> [PARTS OF THE EXERCISE]
**A)** In the article about Tim Meadows, which theater hosts the Comedy Caucus event?
**B)** Print the part of the Tim Meadows article that opens with the words containing "So he sold the" and closes with "heated election cycle.".

> [PAGE EXTRACT]

-- Opening Marker --

DETROIT — It all started when Tim Meadows sold his Tesla.
It’s not that the Highland Park native and former “Saturday Night Live” star had a problem with the vehicle. “I loved that car,” Meadows says. “It was not an easy decision to go, ‘OK, I’m going to get rid of the best car I’ve ever driven.’ ”
Rather, his move was based on Tesla CEO Elon Musk and his donations to Donald Trump’s presidential campaign, and Meadows’ desire to get involved politically for the first time in his career.
“I just thought it’s wild that this guy can donate that much money, but when it comes down to it, he only has one vote, just like me. We’re equal in that way,” says the comedian. “So I can’t give $40 million or whatever it is, but I can give something, and I’m going to try to do more than just give my limited donor amount.”
So he sold the car and used the money from the sale to fund Saturday’s Comedy Caucus event at Pontiac’s Flagstar Strand Theatre for the Performing Arts. Meadows will emcee the show, a fundraiser for Michigan Gov. Gretchen Whitmer’s Fight Like Hell PAC, with proceeds benefiting Kamala Harris’ presidential campaign.
The show will feature actor and musician Michael Shannon, indie rocker Jason Narducy and a team of nine female comedians, including Magen King, Tam White, Rachel Aflleje and Georgia Comstock.
Meadows, who had never been outwardly political before, says he felt the need to get involved during this particularly heated election cycle.

-- Closing Marker --

(Collected data entries)
-- Opening Marker --

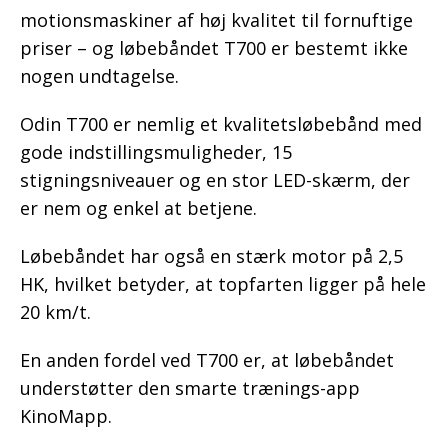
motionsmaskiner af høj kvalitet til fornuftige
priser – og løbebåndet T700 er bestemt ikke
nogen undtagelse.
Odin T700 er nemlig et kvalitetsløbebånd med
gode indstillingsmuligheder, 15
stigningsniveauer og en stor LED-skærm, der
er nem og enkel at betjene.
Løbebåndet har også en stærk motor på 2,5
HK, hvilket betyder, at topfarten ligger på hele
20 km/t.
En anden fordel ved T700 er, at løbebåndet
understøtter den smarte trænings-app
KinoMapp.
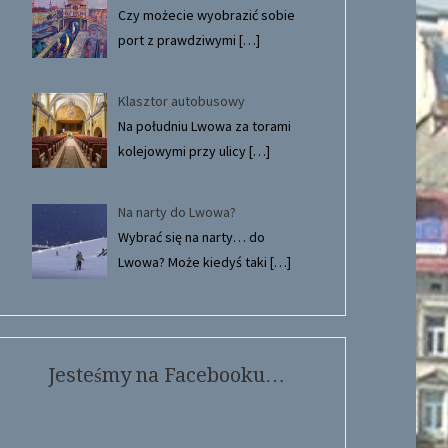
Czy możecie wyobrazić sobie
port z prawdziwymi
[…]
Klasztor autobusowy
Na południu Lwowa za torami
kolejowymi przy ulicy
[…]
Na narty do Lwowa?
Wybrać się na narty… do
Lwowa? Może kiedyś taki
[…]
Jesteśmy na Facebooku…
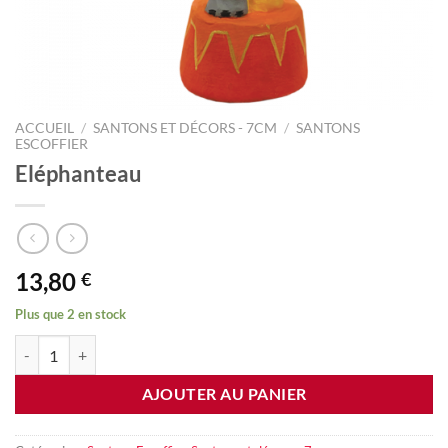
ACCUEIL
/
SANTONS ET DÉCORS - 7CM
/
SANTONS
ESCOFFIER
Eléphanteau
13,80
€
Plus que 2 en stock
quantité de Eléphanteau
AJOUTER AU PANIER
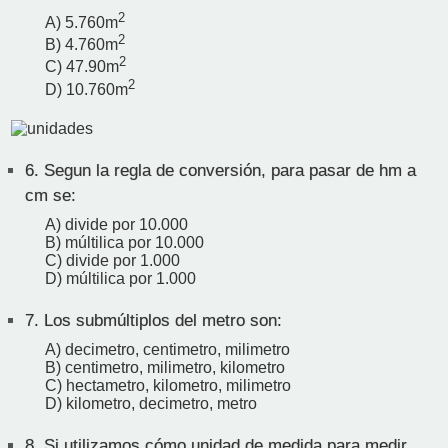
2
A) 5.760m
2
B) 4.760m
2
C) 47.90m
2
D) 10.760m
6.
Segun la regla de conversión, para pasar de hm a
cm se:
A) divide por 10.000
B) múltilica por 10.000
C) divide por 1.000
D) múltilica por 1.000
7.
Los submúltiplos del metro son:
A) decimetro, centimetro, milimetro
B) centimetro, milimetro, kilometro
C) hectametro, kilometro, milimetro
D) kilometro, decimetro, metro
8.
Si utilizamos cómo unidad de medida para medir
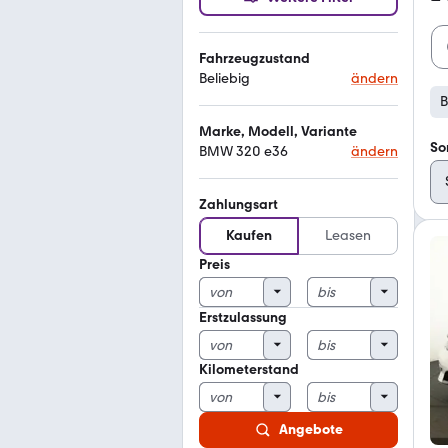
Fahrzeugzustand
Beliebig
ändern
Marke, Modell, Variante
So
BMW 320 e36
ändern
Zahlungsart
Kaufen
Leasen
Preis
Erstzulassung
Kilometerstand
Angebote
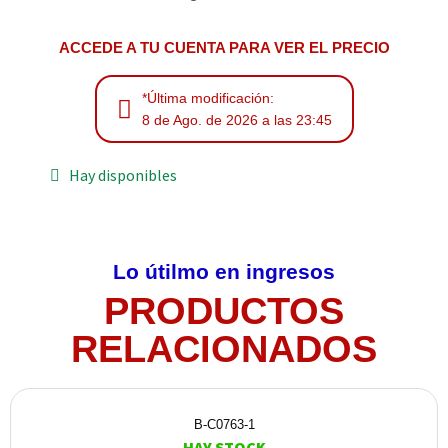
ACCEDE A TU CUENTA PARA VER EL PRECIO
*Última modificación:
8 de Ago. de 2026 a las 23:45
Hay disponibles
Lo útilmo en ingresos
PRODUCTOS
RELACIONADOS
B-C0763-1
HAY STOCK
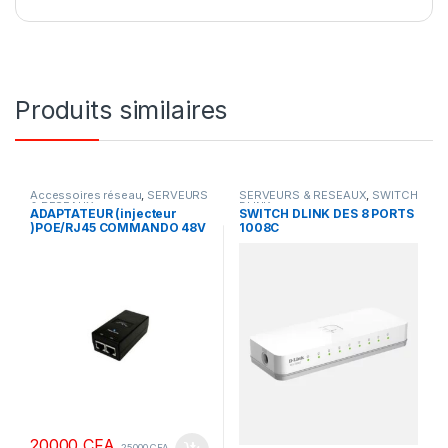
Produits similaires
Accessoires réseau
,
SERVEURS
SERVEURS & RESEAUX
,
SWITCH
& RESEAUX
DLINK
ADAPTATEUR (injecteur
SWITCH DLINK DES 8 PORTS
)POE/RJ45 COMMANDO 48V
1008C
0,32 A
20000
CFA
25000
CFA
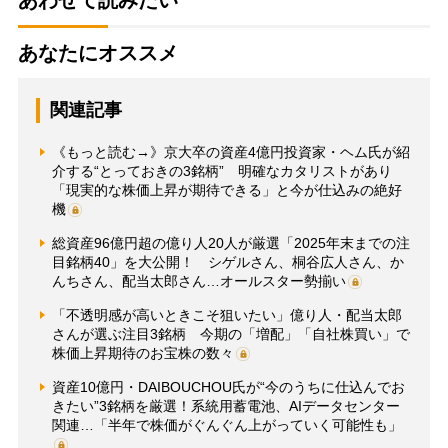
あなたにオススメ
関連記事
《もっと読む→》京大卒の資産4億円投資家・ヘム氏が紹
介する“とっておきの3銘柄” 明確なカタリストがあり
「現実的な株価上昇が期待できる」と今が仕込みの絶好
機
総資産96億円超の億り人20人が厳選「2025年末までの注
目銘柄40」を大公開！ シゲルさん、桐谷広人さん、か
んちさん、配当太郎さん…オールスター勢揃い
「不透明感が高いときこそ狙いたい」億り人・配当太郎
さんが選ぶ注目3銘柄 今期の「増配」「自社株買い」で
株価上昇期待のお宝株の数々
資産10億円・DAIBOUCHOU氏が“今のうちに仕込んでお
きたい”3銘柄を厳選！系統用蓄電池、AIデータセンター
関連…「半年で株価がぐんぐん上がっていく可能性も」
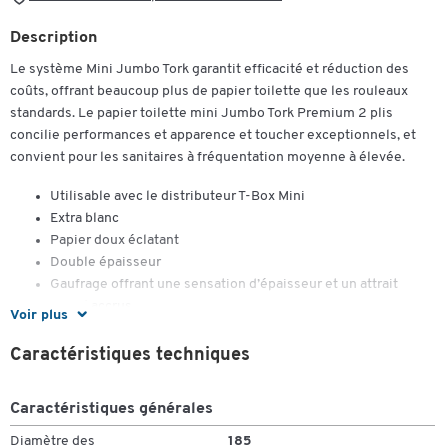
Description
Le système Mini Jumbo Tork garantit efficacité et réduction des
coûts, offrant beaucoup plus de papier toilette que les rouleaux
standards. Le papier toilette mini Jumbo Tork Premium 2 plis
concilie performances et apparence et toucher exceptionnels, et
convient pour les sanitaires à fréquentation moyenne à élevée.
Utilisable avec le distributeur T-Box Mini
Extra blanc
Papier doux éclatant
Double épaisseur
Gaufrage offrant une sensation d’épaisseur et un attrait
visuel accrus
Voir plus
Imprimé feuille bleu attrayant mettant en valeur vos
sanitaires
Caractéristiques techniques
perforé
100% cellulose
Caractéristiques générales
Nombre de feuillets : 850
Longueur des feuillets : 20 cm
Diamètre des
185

-- Closing Marker --

> [OUTPUTS FOR THE TASKS]
**A)** Pontiac's Flagstar Strand Theatre for the Performing Arts

**B)**
So he sold the car and used the money from the sale to fund Saturday’s Comedy Caucus event at Pontiac’s Flagstar Strand Theatre for the Performing Arts. Meadows will emcee the show, a fundraiser for Michigan Gov. Gretchen Whitmer’s Fight Like Hell PAC, with proceeds benefiting Kamala Harris’ presidential campaign.
The show will feature actor and musician Michael Shannon, indie rocker Jason Narducy and a team of nine female comedians, including Magen King, Tam White, Rachel Aflleje and Georgia Comstock.
Meadows, who had never been outwardly political before, says he felt the need to get involved during this particularly heated election cycle.